Krishnan, S, Panacherry, S
Indian journal of pediatrics. 2018;(10):893-898
Abstract
The detrimental effects of environmental pollution on one's health are undeniable and have been demonstrated time and time again. Breathing in pollutants in ambient air often has consequences throughout the body, including cardiovascular disease, effects on the reproductive system, and oncologic implications. In the respiratory system, chronic exposure yields a number of outcomes, including chronic obstructive pulmonary disease (COPD) and asthma exacerbations, increased rates of hospitalizations, and increased severity of acute illnesses. On a macro-level, this morbidity and mortality then leads to vast and far-reaching public health consequences the world over, including the loss of billions of dollars' worth of labor. This is especially applicable in developing countries, which often undergo rapid growth, industrialization and urbanization with a resultant increase in vehicular traffic, coal combustion, and fuel emissions as a whole.
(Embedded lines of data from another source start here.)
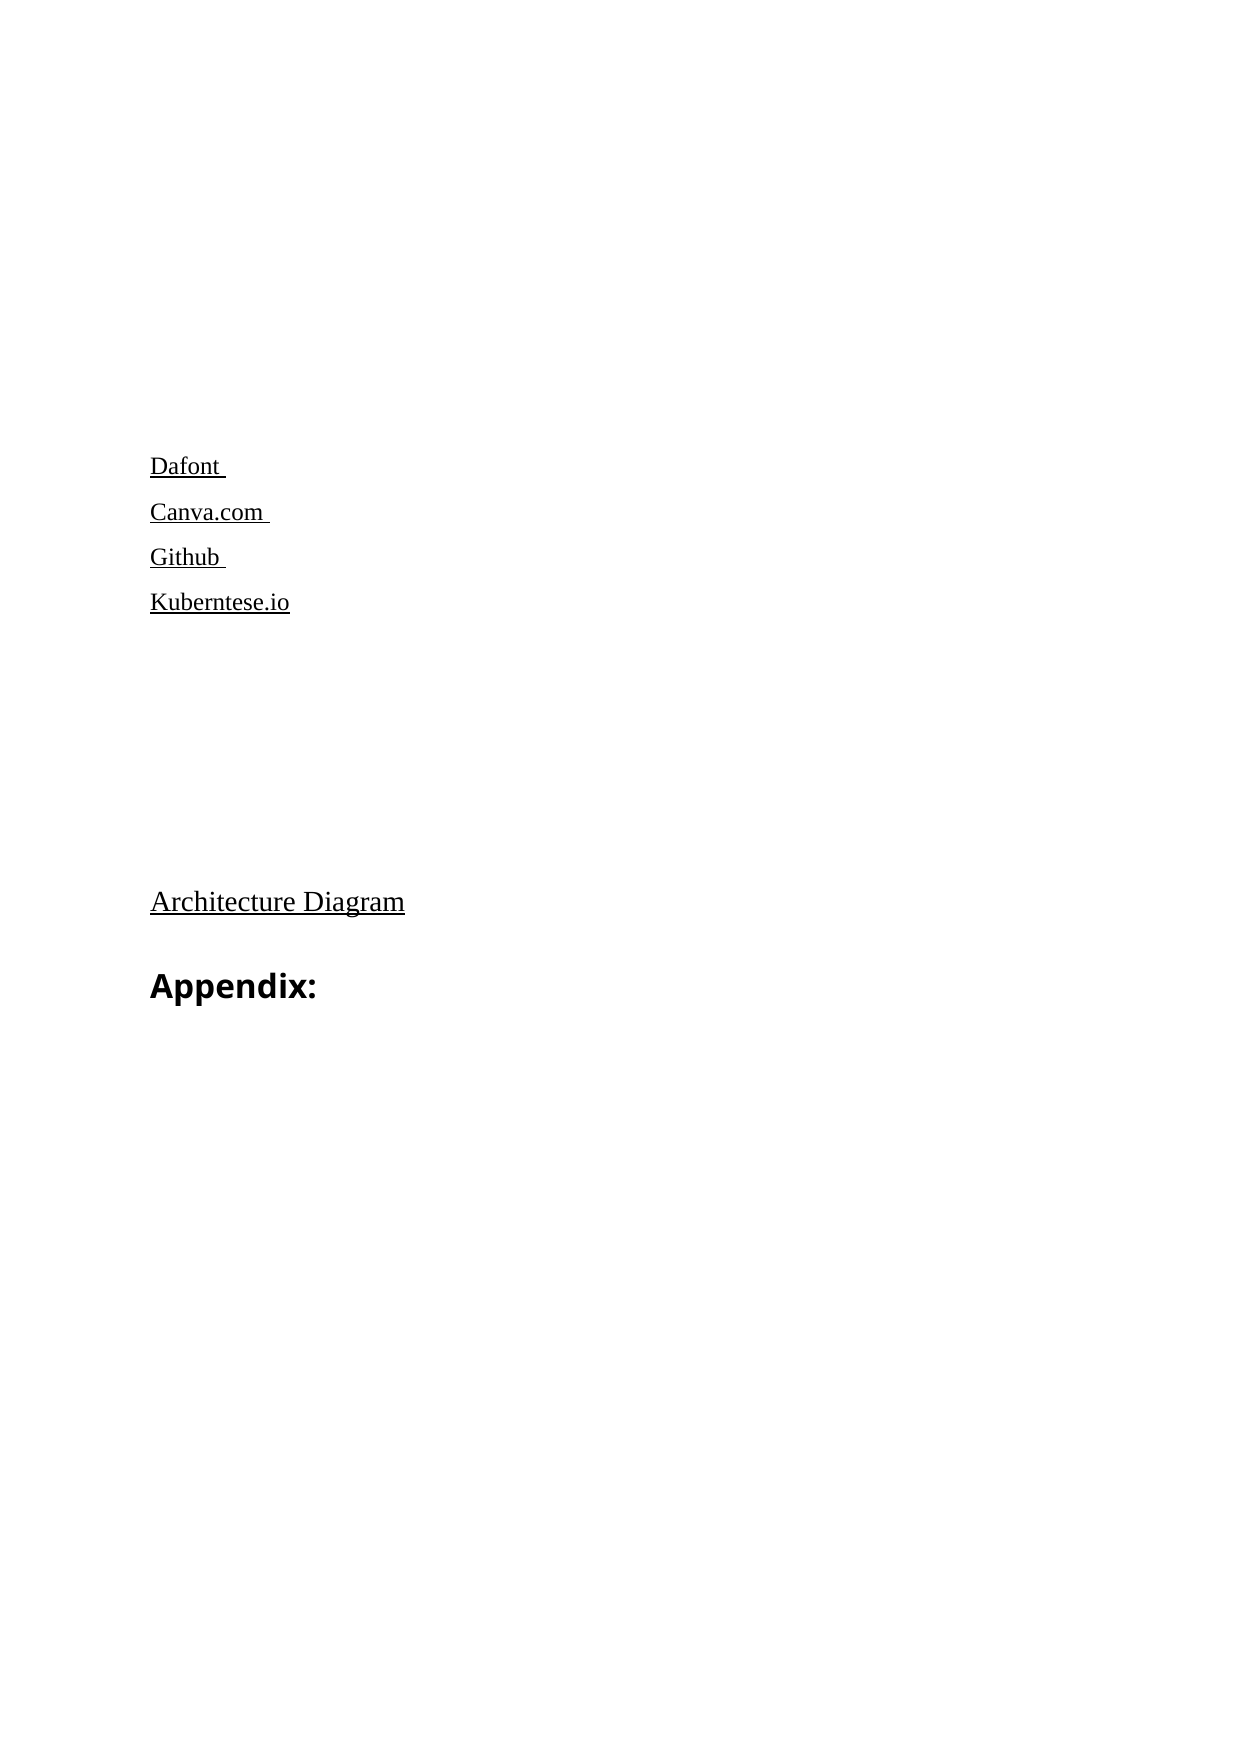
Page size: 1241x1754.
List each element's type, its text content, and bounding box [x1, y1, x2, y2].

text Dafont [150, 451, 1090, 480]
text Github [150, 542, 1090, 571]
text Architecture Diagram [150, 884, 1090, 917]
text Canva.com [150, 497, 1090, 525]
text Kuberntese.io [150, 587, 1090, 616]
text Appendix: [150, 963, 1090, 1008]
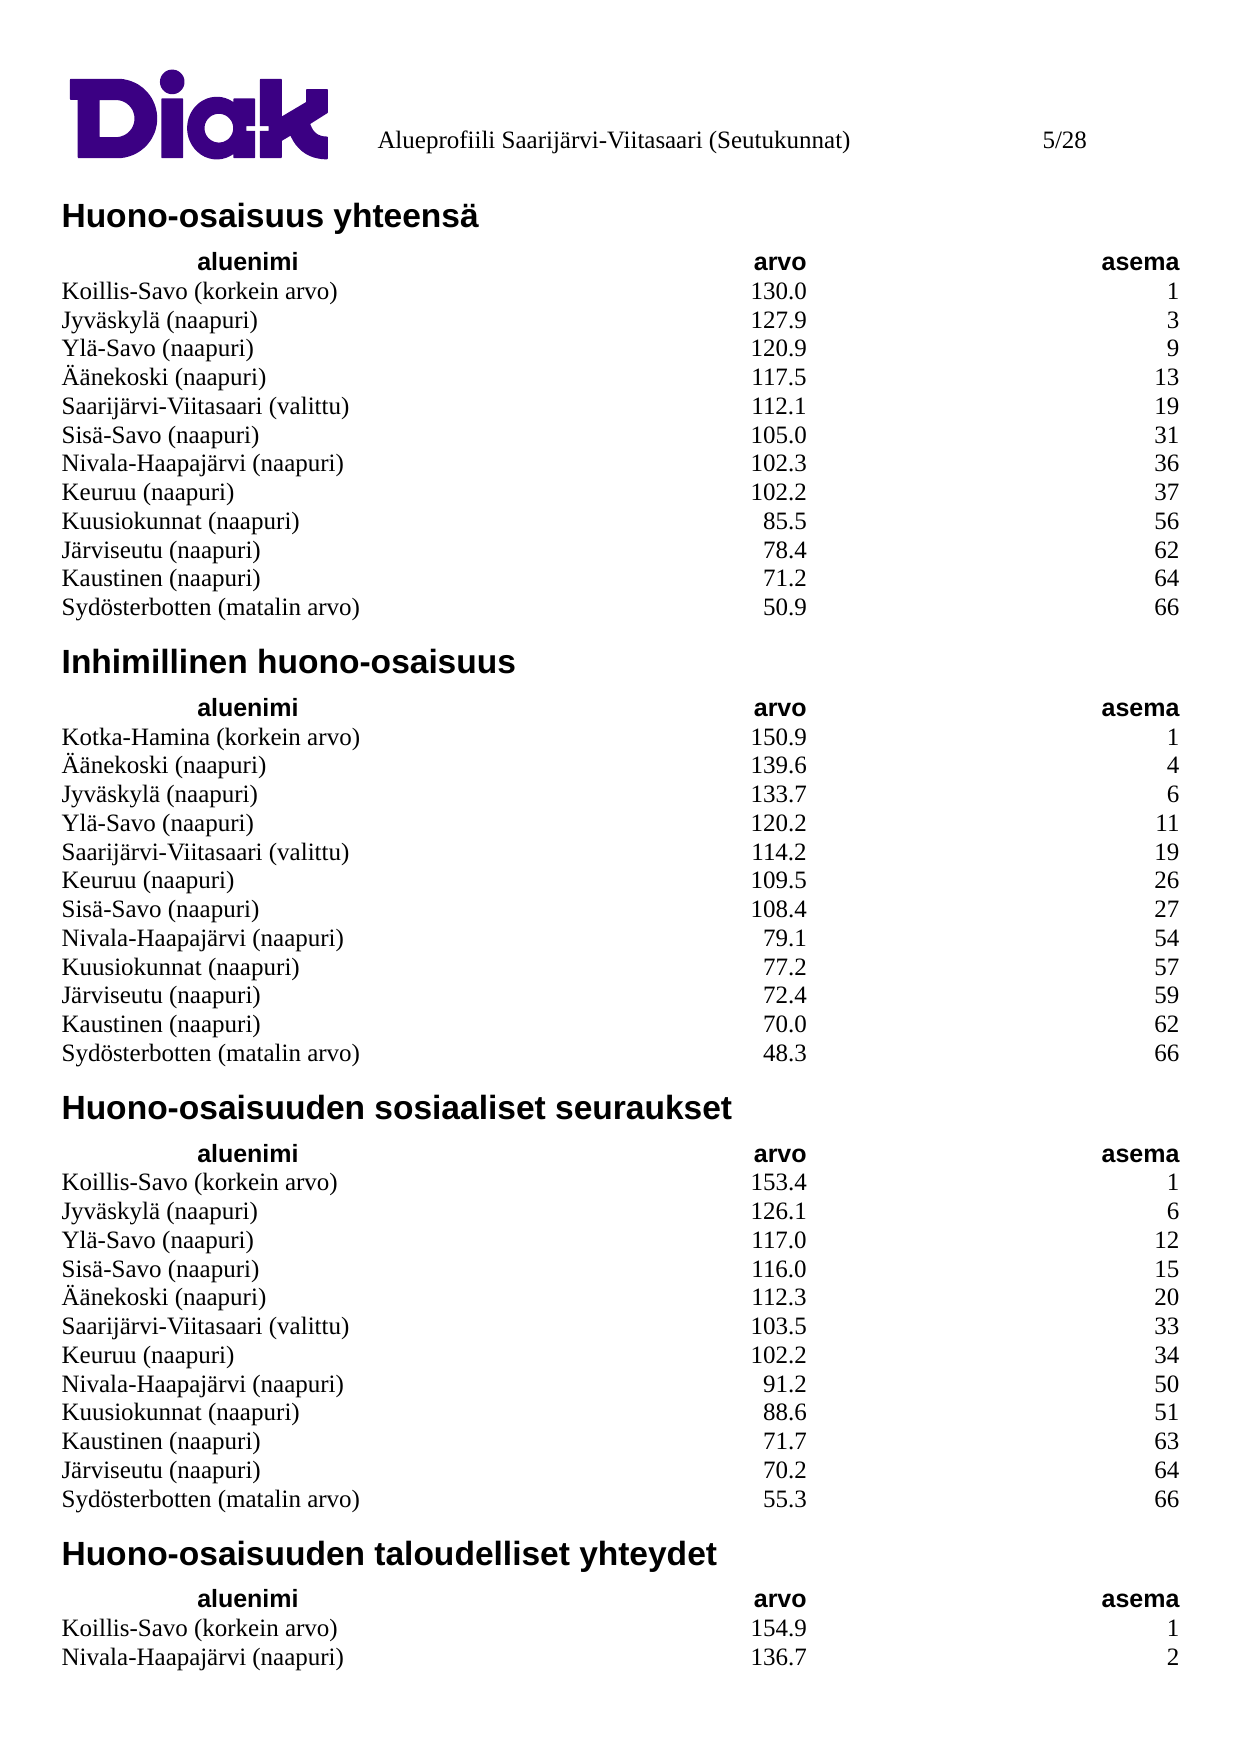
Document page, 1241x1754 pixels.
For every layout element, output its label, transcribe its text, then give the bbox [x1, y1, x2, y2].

table_cell 114.2 [434, 837, 806, 866]
table_cell 116.0 [434, 1254, 806, 1282]
table_cell 37 [806, 477, 1179, 506]
table_cell Jyväskylä (naapuri) [61, 305, 434, 333]
table_cell 120.2 [434, 808, 806, 837]
table_cell 15 [806, 1254, 1179, 1282]
table_cell 26 [806, 866, 1179, 894]
table_cell 1 [806, 1168, 1179, 1196]
table_cell 19 [806, 837, 1179, 866]
table_cell 27 [806, 894, 1179, 923]
table_cell Jyväskylä (naapuri) [61, 779, 434, 808]
table_cell 71.7 [434, 1426, 806, 1455]
table_cell Sydösterbotten (matalin arvo) [61, 1038, 434, 1067]
table_header asema [806, 1139, 1179, 1167]
table_cell 63 [806, 1426, 1179, 1455]
table_cell Sisä-Savo (naapuri) [61, 1254, 434, 1282]
table_cell 62 [806, 1009, 1179, 1038]
table_cell 70.0 [434, 1009, 806, 1038]
table_cell 66 [806, 592, 1179, 621]
table_cell 51 [806, 1398, 1179, 1426]
table_cell 112.1 [434, 391, 806, 420]
table_cell Sisä-Savo (naapuri) [61, 420, 434, 448]
table_cell 36 [806, 449, 1179, 477]
table_cell 120.9 [434, 334, 806, 362]
table_cell Keuruu (naapuri) [61, 866, 434, 894]
table_cell 66 [806, 1484, 1179, 1512]
table_cell 126.1 [434, 1196, 806, 1225]
table_cell 103.5 [434, 1311, 806, 1340]
table_cell 59 [806, 981, 1179, 1009]
table_cell 102.3 [434, 449, 806, 477]
table_cell Koillis-Savo (korkein arvo) [61, 1613, 434, 1642]
table_cell 13 [806, 362, 1179, 391]
table_cell Keuruu (naapuri) [61, 477, 434, 506]
table_cell Järviseutu (naapuri) [61, 1455, 434, 1484]
table_cell 34 [806, 1340, 1179, 1369]
table_cell Sydösterbotten (matalin arvo) [61, 592, 434, 621]
table_header arvo [434, 1139, 806, 1167]
table_cell 64 [806, 564, 1179, 592]
table_cell 1 [806, 722, 1179, 751]
table_cell 72.4 [434, 981, 806, 1009]
table_cell Äänekoski (naapuri) [61, 362, 434, 391]
table_cell 48.3 [434, 1038, 806, 1067]
table_cell Kuusiokunnat (naapuri) [61, 506, 434, 535]
table_cell Keuruu (naapuri) [61, 1340, 434, 1369]
table_cell 1 [806, 1613, 1179, 1642]
table_cell 91.2 [434, 1369, 806, 1397]
table_cell Nivala-Haapajärvi (naapuri) [61, 923, 434, 952]
table_cell 70.2 [434, 1455, 806, 1484]
table_cell 117.0 [434, 1225, 806, 1254]
table_cell 19 [806, 391, 1179, 420]
table_cell 50.9 [434, 592, 806, 621]
table_cell 56 [806, 506, 1179, 535]
table_cell Kuusiokunnat (naapuri) [61, 1398, 434, 1426]
table_cell Kuusiokunnat (naapuri) [61, 952, 434, 981]
table_cell 109.5 [434, 866, 806, 894]
table_cell 11 [806, 808, 1179, 837]
table_cell 133.7 [434, 779, 806, 808]
table_cell 12 [806, 1225, 1179, 1254]
table_cell 50 [806, 1369, 1179, 1397]
subtitle Huono-osaisuuden taloudelliset yhteydet [61, 1533, 1179, 1572]
table_cell 77.2 [434, 952, 806, 981]
table_cell 71.2 [434, 564, 806, 592]
table_cell 20 [806, 1283, 1179, 1311]
table_cell 31 [806, 420, 1179, 448]
table_cell 154.9 [434, 1613, 806, 1642]
table_header aluenimi [61, 693, 434, 722]
table_cell 108.4 [434, 894, 806, 923]
table_cell Saarijärvi-Viitasaari (valittu) [61, 391, 434, 420]
table_cell Koillis-Savo (korkein arvo) [61, 1168, 434, 1196]
table_cell 62 [806, 535, 1179, 563]
table_cell 136.7 [434, 1642, 806, 1671]
table_cell 105.0 [434, 420, 806, 448]
table_cell Ylä-Savo (naapuri) [61, 334, 434, 362]
table_cell Nivala-Haapajärvi (naapuri) [61, 449, 434, 477]
table_cell 153.4 [434, 1168, 806, 1196]
table_cell 88.6 [434, 1398, 806, 1426]
table_cell Jyväskylä (naapuri) [61, 1196, 434, 1225]
table_cell 117.5 [434, 362, 806, 391]
table_header arvo [434, 693, 806, 722]
table_cell Kaustinen (naapuri) [61, 1426, 434, 1455]
table_cell 79.1 [434, 923, 806, 952]
subtitle Huono-osaisuuden sosiaaliset seuraukset [61, 1088, 1179, 1126]
table_cell 130.0 [434, 276, 806, 305]
table_header arvo [434, 1585, 806, 1613]
table_header aluenimi [61, 247, 434, 276]
table_cell 3 [806, 305, 1179, 333]
table_cell Järviseutu (naapuri) [61, 535, 434, 563]
table_cell Ylä-Savo (naapuri) [61, 1225, 434, 1254]
table_header asema [806, 247, 1179, 276]
table_cell Sisä-Savo (naapuri) [61, 894, 434, 923]
table_cell 6 [806, 779, 1179, 808]
table_header aluenimi [61, 1139, 434, 1167]
table_cell 6 [806, 1196, 1179, 1225]
table_cell 64 [806, 1455, 1179, 1484]
table_cell 1 [806, 276, 1179, 305]
table_cell 4 [806, 751, 1179, 779]
table_cell Saarijärvi-Viitasaari (valittu) [61, 1311, 434, 1340]
table_cell 112.3 [434, 1283, 806, 1311]
table_cell Sydösterbotten (matalin arvo) [61, 1484, 434, 1512]
table_cell Kotka-Hamina (korkein arvo) [61, 722, 434, 751]
subtitle Inhimillinen huono-osaisuus [61, 642, 1179, 681]
table_cell 127.9 [434, 305, 806, 333]
table_cell Nivala-Haapajärvi (naapuri) [61, 1642, 434, 1671]
table_cell 78.4 [434, 535, 806, 563]
table_cell Järviseutu (naapuri) [61, 981, 434, 1009]
table_cell 66 [806, 1038, 1179, 1067]
table_cell Nivala-Haapajärvi (naapuri) [61, 1369, 434, 1397]
subtitle Huono-osaisuus yhteensä [61, 196, 1179, 235]
table_cell 55.3 [434, 1484, 806, 1512]
table_header arvo [434, 247, 806, 276]
table_cell Äänekoski (naapuri) [61, 1283, 434, 1311]
table_cell Saarijärvi-Viitasaari (valittu) [61, 837, 434, 866]
table_cell 9 [806, 334, 1179, 362]
table_cell 102.2 [434, 1340, 806, 1369]
table_cell Kaustinen (naapuri) [61, 1009, 434, 1038]
table_header asema [806, 693, 1179, 722]
table_cell 57 [806, 952, 1179, 981]
table_cell Äänekoski (naapuri) [61, 751, 434, 779]
table_cell 139.6 [434, 751, 806, 779]
table_header aluenimi [61, 1585, 434, 1613]
table_cell Ylä-Savo (naapuri) [61, 808, 434, 837]
table_cell 102.2 [434, 477, 806, 506]
table_cell 2 [806, 1642, 1179, 1671]
table_header asema [806, 1585, 1179, 1613]
table_cell 150.9 [434, 722, 806, 751]
table_cell Kaustinen (naapuri) [61, 564, 434, 592]
table_cell 33 [806, 1311, 1179, 1340]
table_cell 85.5 [434, 506, 806, 535]
table_cell 54 [806, 923, 1179, 952]
table_cell Koillis-Savo (korkein arvo) [61, 276, 434, 305]
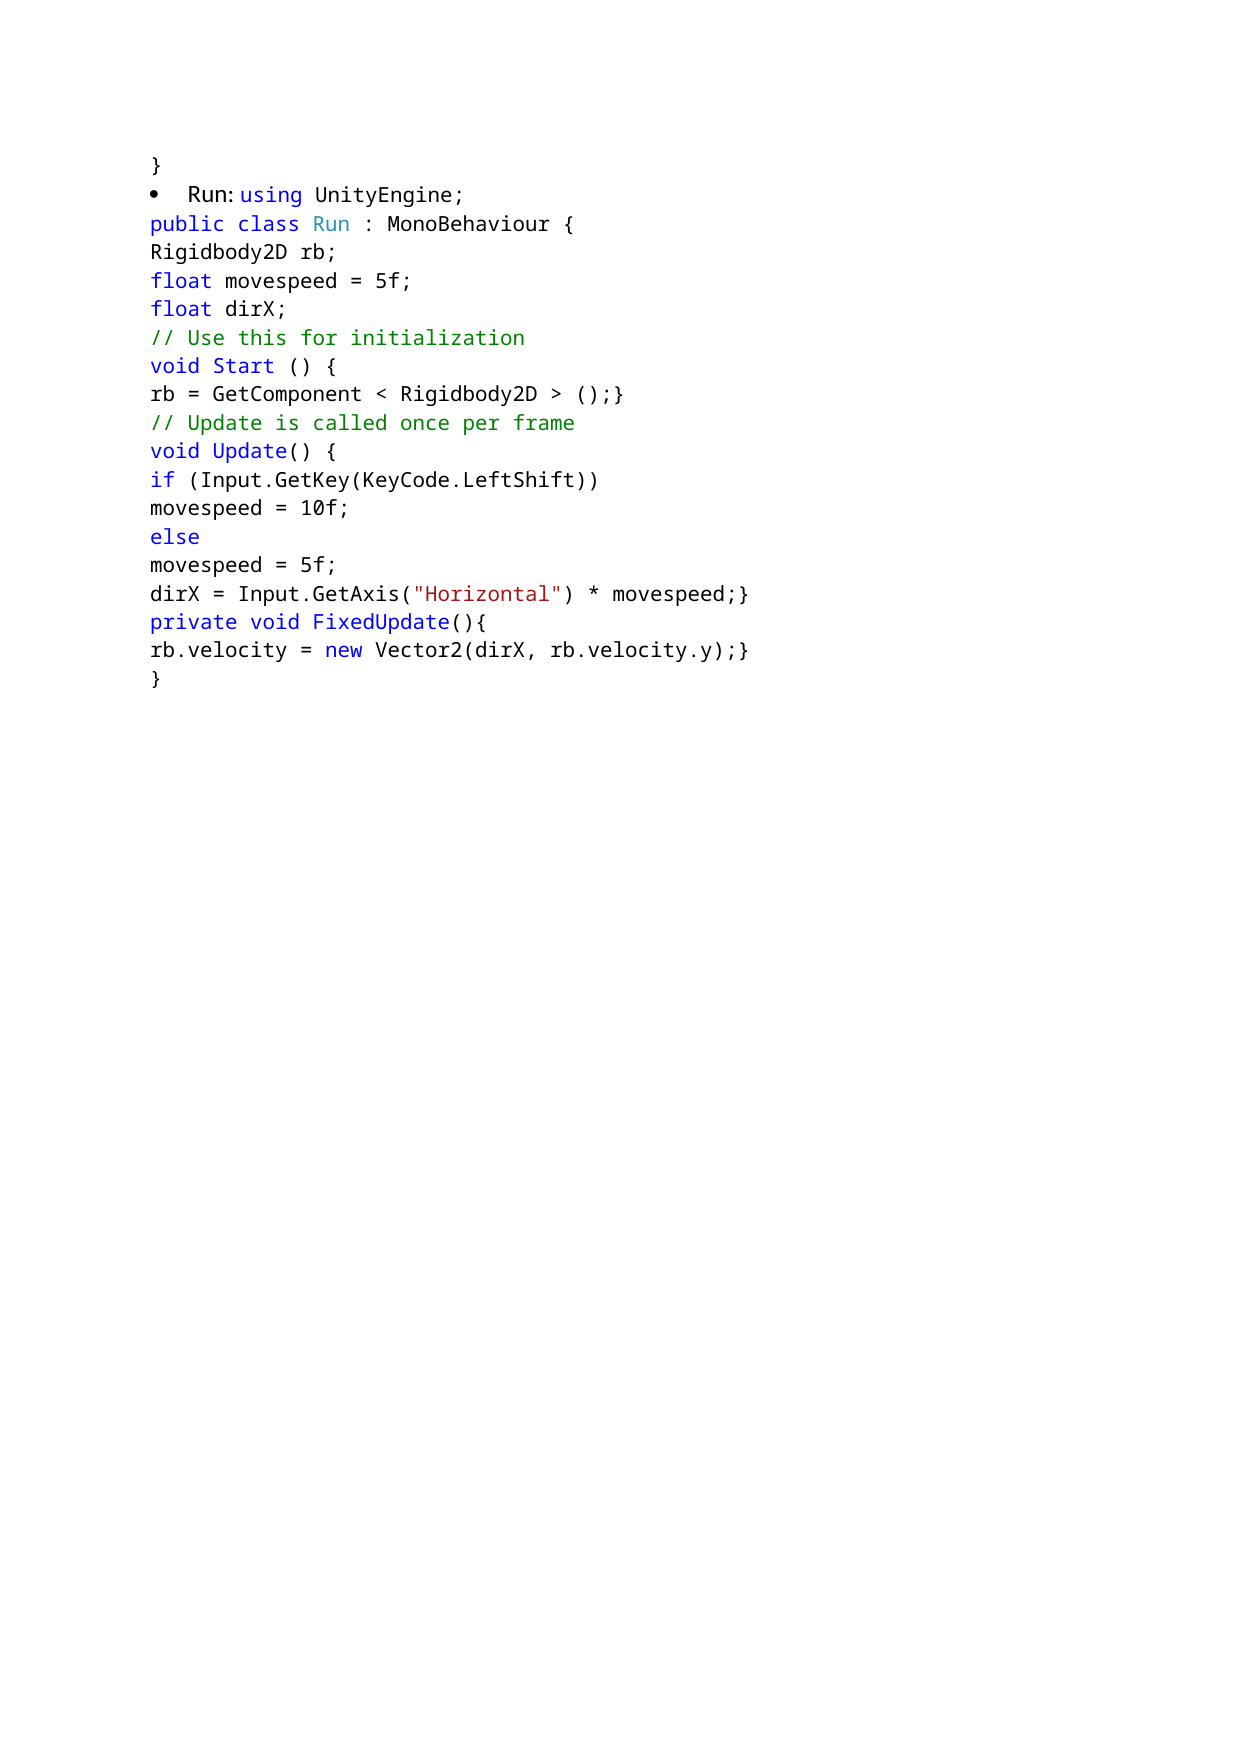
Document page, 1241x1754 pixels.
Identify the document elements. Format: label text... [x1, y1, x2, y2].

text public class Run : MonoBehaviour { [150, 209, 1090, 237]
text rb = GetComponent < Rigidbody2D > ();} [150, 379, 1090, 408]
text movespeed = 10f; [150, 493, 1090, 522]
text rb.velocity = new Vector2(dirX, rb.velocity.y);} [150, 636, 1090, 664]
text private void FixedUpdate(){ [150, 607, 1090, 636]
text void Start () { [150, 351, 1090, 379]
text } [150, 150, 1090, 178]
text dirX = Input.GetAxis("Horizontal") * movespeed;} [150, 579, 1090, 607]
list Run: using UnityEngine; [150, 178, 1090, 209]
text else [150, 522, 1090, 550]
text void Update() { [150, 436, 1090, 465]
text float movespeed = 5f; [150, 266, 1090, 294]
text // Update is called once per frame [150, 408, 1090, 436]
text if (Input.GetKey(KeyCode.LeftShift)) [150, 465, 1090, 493]
text // Use this for initialization [150, 323, 1090, 351]
text movespeed = 5f; [150, 550, 1090, 579]
text float dirX; [150, 294, 1090, 323]
text } [150, 664, 1090, 691]
text Rigidbody2D rb; [150, 237, 1090, 266]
For this reason, environmental pollutants have been studied extensively, and countries around the globe have established laws that regulate ambient air levels of so-called criteria pollutants. This article will explore several of these criteria pollutants, including particulate matter, nitrogen dioxide, sulfur dioxide, and ozone, and their individual relationships to asthma pathophysiology. However, it is also emphasized that though each one of these toxins yields its own effects, the group of them often works together to have cumulative consequences. For these reasons and many more, it is important to remain aware and educated about these omnipresent environmental pollutants.